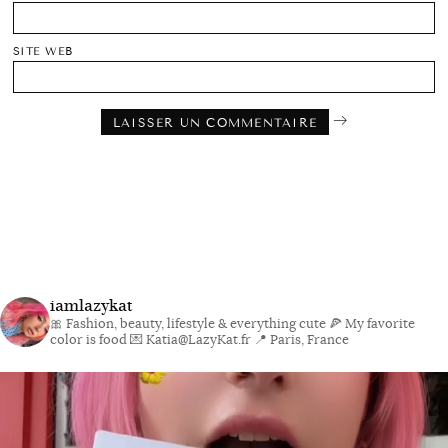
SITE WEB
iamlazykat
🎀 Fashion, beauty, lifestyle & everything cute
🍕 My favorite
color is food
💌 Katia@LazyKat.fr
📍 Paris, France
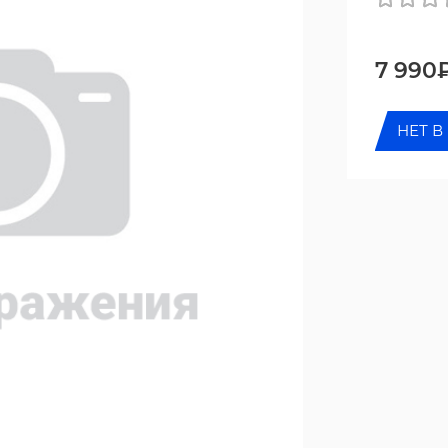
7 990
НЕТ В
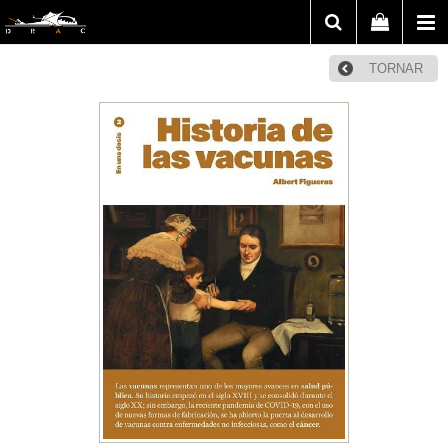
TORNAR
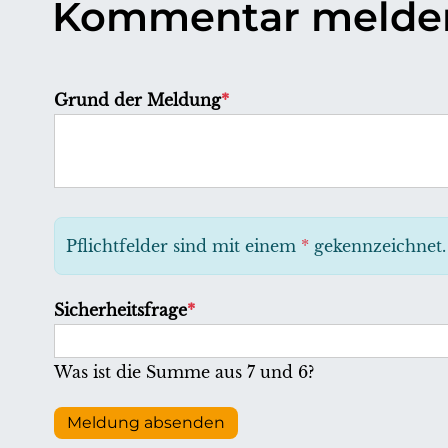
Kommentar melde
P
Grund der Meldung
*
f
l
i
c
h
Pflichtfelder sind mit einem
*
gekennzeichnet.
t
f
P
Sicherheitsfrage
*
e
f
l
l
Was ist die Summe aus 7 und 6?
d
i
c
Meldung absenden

Task statement: Extract every line containing the string "Meldung" from the data above.

Your solution:
Grund der Meldung
Meldung absenden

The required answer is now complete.